Tak ada orang yang berencana akan melakukan sekian juta langkah dalam hidupnya. Yang kita lakukan hanyalah melangkah satu demi satu. Tapi, dari satu langkah ke langkah lain, kita pun dibawa ke hari-hari dan pengalaman yang makin banyak. Di awal tahun ini, marilah kita berefleksi tentang seberapa jauh kita sudah menjalani hidup di dunia ini. Dari begitu banyak hal yang kita alami, sejujurnya, bukankah ada banyak hal yang sama sekali tak pernah kita bayangkan atau rencanakan? Saat masih kecil, kita mungkin tidak pernah membayangkan akan bekerja di bidang yang kini kita geluti, menikah dengan sosok seperti pasangan kita, mengalami hal ini dan itu, dsb.
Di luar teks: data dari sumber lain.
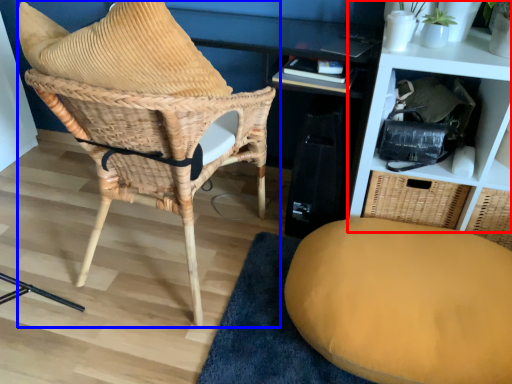
Question: Which object is further to the camera taking this photo, shelf (highlighted by a red box) or chair (highlighted by a blue box)?

Choices:
 (A) shelf
 (B) chair

Answer: (A)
Namun, jika hari ini kita ada di tempat kita saat ini, selain itu adalah seizin Tuhan, itu juga buah dari tiap respons dan keputusan kita.
Namun, berapa banyak kita yang kadang masih bimbang menatap masa depan? Dua ayat hari ini bisa menjadi bekal sebelum kita kembali melangkah di hari-hari mendatang di tahun ini. Pertama, pakailah pelita firman Tuhan agar kita tidak jatuh tersandung atau mengambil arah yang salah. Dua, ingatlah bahwa yang lebih penting bukan seberapa jauh kita melangkah, melainkan apakah kita tetap setia di jalan yang benar? Biarlah setiap langkah yang kita ambil adalah atas dasar iman percaya pada-Nya dan bukan semata atas dasar pemikiran kita sendiri. • Tad
Bukan seberapa jauh kita melangkah, tapi apakah kita tetap setia di jalan yang benar?